After hanging up, Koharu did not get out of bed immediately.
She sat in the bright sunlight, her body feeling heavy.
She opened LIME, where red unread message markers jumped on the screen.
Two names at the top made her heart tighten again.
It was Kanzaki Sou and Kondo Haruka. Both had sent her messages.
Koharu’s eyes sharpened. She opened Kondo Haruka’s message first—the pressure was slightly lower than reading Kanzaki’s.
At least Haruka had not appeared in her nightmare.
Koharu felt as if the force that pushed her in the dream was still making her back ache.
The message from Haruka had been sent at 8:00 AM.
[Someone always takes first place, why can’t it be me?: Although you said it was a small matter yesterday, I still feel uneasy.]
[Someone always takes first place, why can’t it be me?: Sou said he is going to school today. I was already going for club practice. If you come to school today and have something to discuss with Sou, you can talk to me too.]
[Someone always takes first place, why can’t it be me?: I meant what I said yesterday. If you need help, just come to me. Don’t always think about troubling Sou alone.]
“…”
Koharu placed the phone against her chest, feeling drained.
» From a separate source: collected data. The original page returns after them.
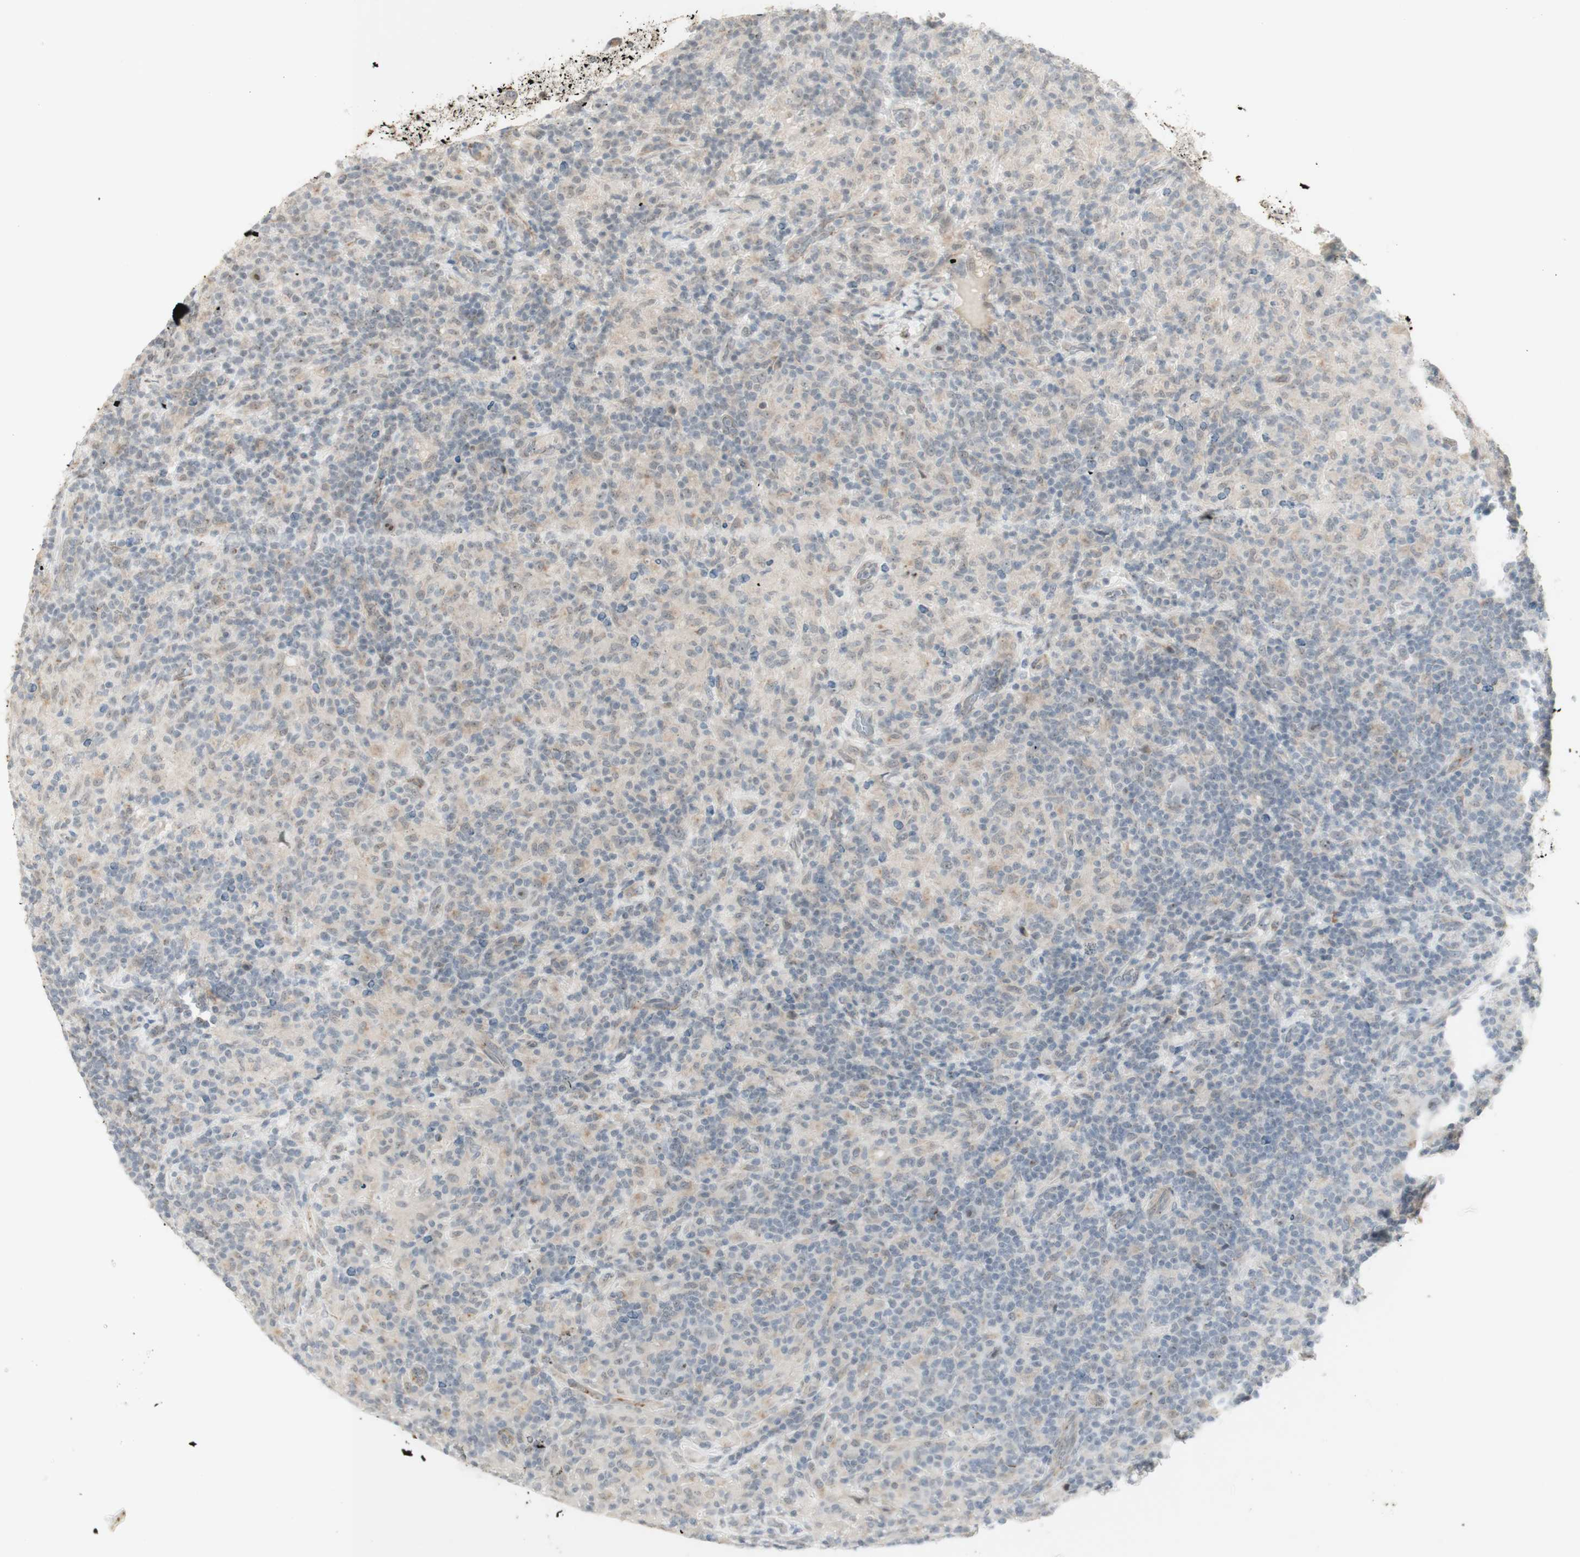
{"staining": {"intensity": "negative", "quantity": "none", "location": "none"}, "tissue": "lymphoma", "cell_type": "Tumor cells", "image_type": "cancer", "snomed": [{"axis": "morphology", "description": "Hodgkin's disease, NOS"}, {"axis": "topography", "description": "Lymph node"}], "caption": "IHC of Hodgkin's disease reveals no expression in tumor cells.", "gene": "PLCD4", "patient": {"sex": "male", "age": 70}}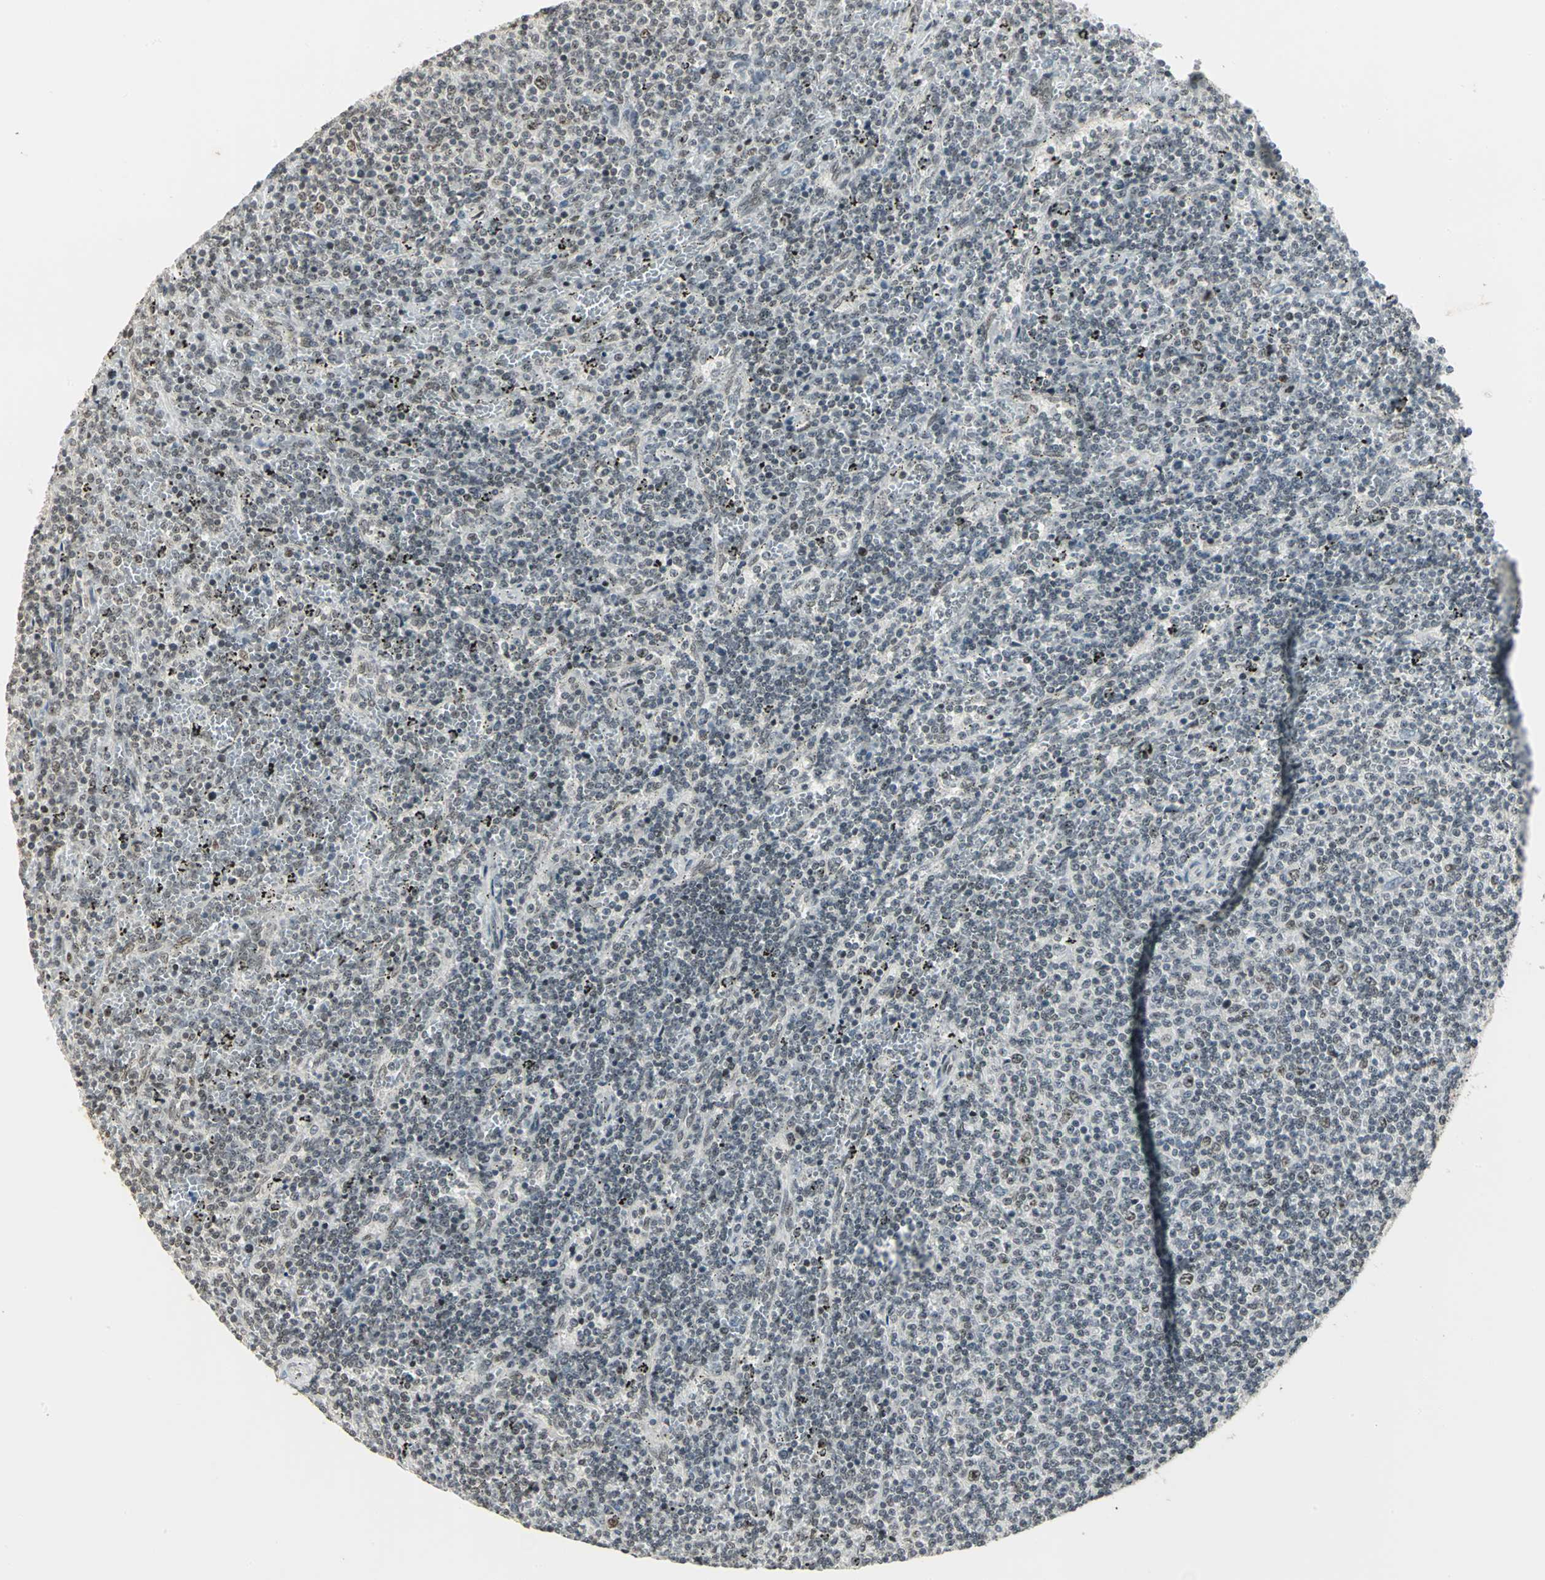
{"staining": {"intensity": "weak", "quantity": "25%-75%", "location": "nuclear"}, "tissue": "lymphoma", "cell_type": "Tumor cells", "image_type": "cancer", "snomed": [{"axis": "morphology", "description": "Malignant lymphoma, non-Hodgkin's type, Low grade"}, {"axis": "topography", "description": "Spleen"}], "caption": "Protein analysis of malignant lymphoma, non-Hodgkin's type (low-grade) tissue reveals weak nuclear positivity in about 25%-75% of tumor cells. (DAB IHC, brown staining for protein, blue staining for nuclei).", "gene": "CBX3", "patient": {"sex": "female", "age": 50}}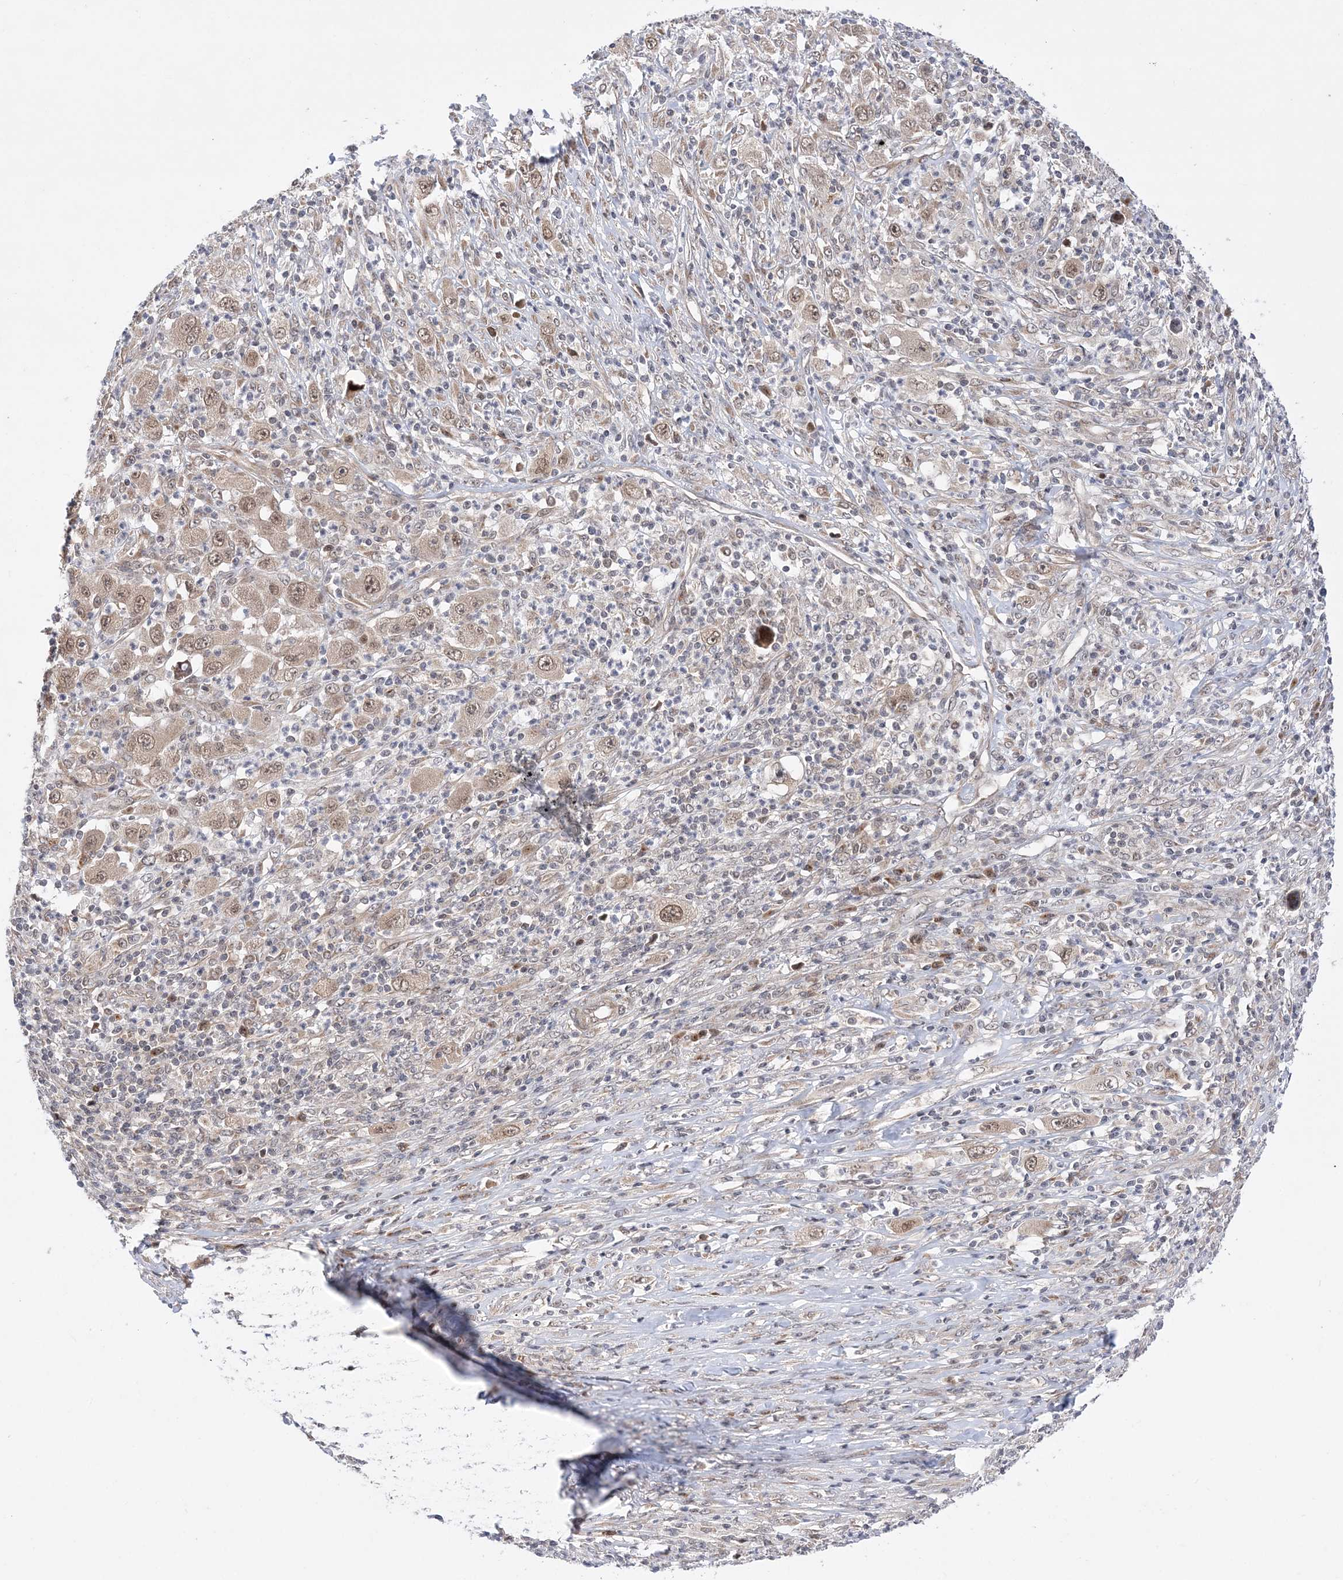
{"staining": {"intensity": "weak", "quantity": ">75%", "location": "nuclear"}, "tissue": "melanoma", "cell_type": "Tumor cells", "image_type": "cancer", "snomed": [{"axis": "morphology", "description": "Malignant melanoma, Metastatic site"}, {"axis": "topography", "description": "Skin"}], "caption": "A low amount of weak nuclear staining is identified in approximately >75% of tumor cells in malignant melanoma (metastatic site) tissue. The staining was performed using DAB (3,3'-diaminobenzidine) to visualize the protein expression in brown, while the nuclei were stained in blue with hematoxylin (Magnification: 20x).", "gene": "ANAPC15", "patient": {"sex": "female", "age": 56}}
One was investigating proactively with a calm mind, the other was pursuing relentlessly with incredible intuition.
As expected of childhood friends; once they set their minds on something, Haruka and Sou’s patterns of behavior seemed to align perfectly.
The girl covered her eyes.
‘This is just too terrible.’
In order to keep the plot on track and prevent Kanzaki Sou from meeting Kiyono Arisa prematurely, did she really have to act under such harsh conditions?
‘If Haruka thinks about it any more and actually goes to ask Sou… it will only be a matter of time before they both get dragged into Arisa’s Event.’